> _What to produce_:
What you hand back must match the records word for word, with no pictures.

> _Data_:

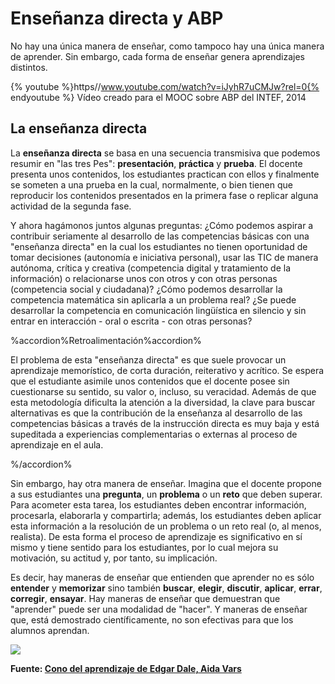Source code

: 
# Enseñanza directa y ABP

No hay una única manera de enseñar, como tampoco hay una única manera de aprender. Sin embargo, cada forma de enseñar genera aprendizajes distintos. 

{% youtube %}https//www.youtube.com/watch?v=iJyhR7uCMJw?rel=0{% endyoutube %}
Vídeo creado para el MOOC sobre ABP del INTEF, 2014

## La enseñanza directa

La **enseñanza directa** se basa en una secuencia transmisiva que podemos resumir en "las tres Pes": **presentación**, **práctica** y **prueba**. El docente presenta unos contenidos, los estudiantes practican con ellos y finalmente se someten a una prueba en la cual, normalmente, o bien tienen que reproducir los contenidos presentados en la primera fase o replicar alguna actividad de la segunda fase.

Y ahora hagámonos juntos algunas preguntas: ¿Cómo podemos aspirar a contribuir seriamente al desarrollo de las competencias básicas con una "enseñanza directa" en la cual los estudiantes no tienen oportunidad de tomar decisiones (autonomía e iniciativa personal), usar las TIC de manera autónoma, crítica y creativa (competencia digital y tratamiento de la información) o relacionarse unos con otros y con otras personas (competencia social y ciudadana)? ¿Cómo podemos desarrollar la competencia matemática sin aplicarla a un problema real? ¿Se puede desarrollar la competencia en comunicación lingüística en silencio y sin entrar en interacción - oral o escrita - con otras personas?

%accordion%Retroalimentación%accordion%

El problema de esta "enseñanza directa" es que suele provocar un aprendizaje memorístico, de corta duración, reiterativo y acrítico. Se espera que el estudiante asimile unos contenidos que el docente posee sin cuestionarse su sentido, su valor o, incluso, su veracidad. Además de que esta metodología dificulta la atención a la diversidad, la clave para buscar alternativas es que la contribución de la enseñanza al desarrollo de las competencias básicas a través de la instrucción directa es muy baja y está supeditada a experiencias complementarias o externas al proceso de aprendizaje en el aula.

%/accordion%

Sin embargo, hay otra manera de enseñar. Imagina que el docente propone a sus estudiantes una **pregunta**, un **problema** o un **reto** que deben superar. Para acometer esta tarea, los estudiantes deben encontrar información, procesarla, elaborarla y compartirla; además, los estudiantes deben aplicar esta información a la resolución de un problema o un reto real (o, al menos, realista). De esta forma el proceso de aprendizaje es significativo en sí mismo y tiene sentido para los estudiantes, por lo cual mejora su motivación, su actitud y, por tanto, su implicación.

Es decir, hay maneras de enseñar que entienden que aprender no es sólo **entender** y **memorizar** sino también **buscar**, **elegir**, **discutir**, **aplicar**, **errar**, **corregir**, **ensayar**. Hay maneras de enseñar que demuestran que "aprender" puede ser una modalidad de "hacer". Y maneras de enseñar que, está demostrado científicamente, no son efectivas para que los alumnos aprendan.

![](cono-del-aprendizaje-de-edgar-dale-1-728.jpg)

**Fuente: [Cono del aprendizaje de Edgar Dale, Aida Vars](http://es.slideshare.net/aidaivars/cono-del-aprendizaje-de-edgar-dale)**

> _Solution to this problem_:
Source code

: 
# Enseñanza directa y ABP

No hay una única manera de enseñar, como tampoco hay una única manera de aprender. Sin embargo, cada forma de enseñar genera aprendizajes distintos. 

{% youtube %}https//www.youtube.com/watch?v=iJyhR7uCMJw?rel=0{% endyoutube %}
Vídeo creado para el MOOC sobre ABP del INTEF, 2014

## La enseñanza directa

La **enseñanza directa** se basa en una secuencia transmisiva que podemos resumir en "las tres Pes": **presentación**, **práctica** y **prueba**. El docente presenta unos contenidos, los estudiantes practican con ellos y finalmente se someten a una prueba en la cual, normalmente, o bien tienen que reproducir los contenidos presentados en la primera fase o replicar alguna actividad de la segunda fase.

Y ahora hagámonos juntos algunas preguntas: ¿Cómo podemos aspirar a contribuir seriamente al desarrollo de las competencias básicas con una "enseñanza directa" en la cual los estudiantes no tienen oportunidad de tomar decisiones (autonomía e iniciativa personal), usar las TIC de manera autónoma, crítica y creativa (competencia digital y tratamiento de la información) o relacionarse unos con otros y con otras personas (competencia social y ciudadana)? ¿Cómo podemos desarrollar la competencia matemática sin aplicarla a un problema real? ¿Se puede desarrollar la competencia en comunicación lingüística en silencio y sin entrar en interacción - oral o escrita - con otras personas?

%accordion%Retroalimentación%accordion%

El problema de esta "enseñanza directa" es que suele provocar un aprendizaje memorístico, de corta duración, reiterativo y acrítico. Se espera que el estudiante asimile unos contenidos que el docente posee sin cuestionarse su sentido, su valor o, incluso, su veracidad. Además de que esta metodología dificulta la atención a la diversidad, la clave para buscar alternativas es que la contribución de la enseñanza al desarrollo de las competencias básicas a través de la instrucción directa es muy baja y está supeditada a experiencias complementarias o externas al proceso de aprendizaje en el aula.

%/accordion%

Sin embargo, hay otra manera de enseñar. Imagina que el docente propone a sus estudiantes una **pregunta**, un **problema** o un **reto** que deben superar. Para acometer esta tarea, los estudiantes deben encontrar información, procesarla, elaborarla y compartirla; además, los estudiantes deben aplicar esta información a la resolución de un problema o un reto real (o, al menos, realista). De esta forma el proceso de aprendizaje es significativo en sí mismo y tiene sentido para los estudiantes, por lo cual mejora su motivación, su actitud y, por tanto, su implicación.

Es decir, hay maneras de enseñar que entienden que aprender no es sólo **entender** y **memorizar** sino también **buscar**, **elegir**, **discutir**, **aplicar**, **errar**, **corregir**, **ensayar**. Hay maneras de enseñar que demuestran que "aprender" puede ser una modalidad de "hacer". Y maneras de enseñar que, está demostrado científicamente, no son efectivas para que los alumnos aprendan.

![](cono-del-aprendizaje-de-edgar-dale-1-728.jpg)

**Fuente: [Cono del aprendizaje de Edgar Dale, Aida Vars](http://es.slideshare.net/aidaivars/cono-del-aprendizaje-de-edgar-dale)**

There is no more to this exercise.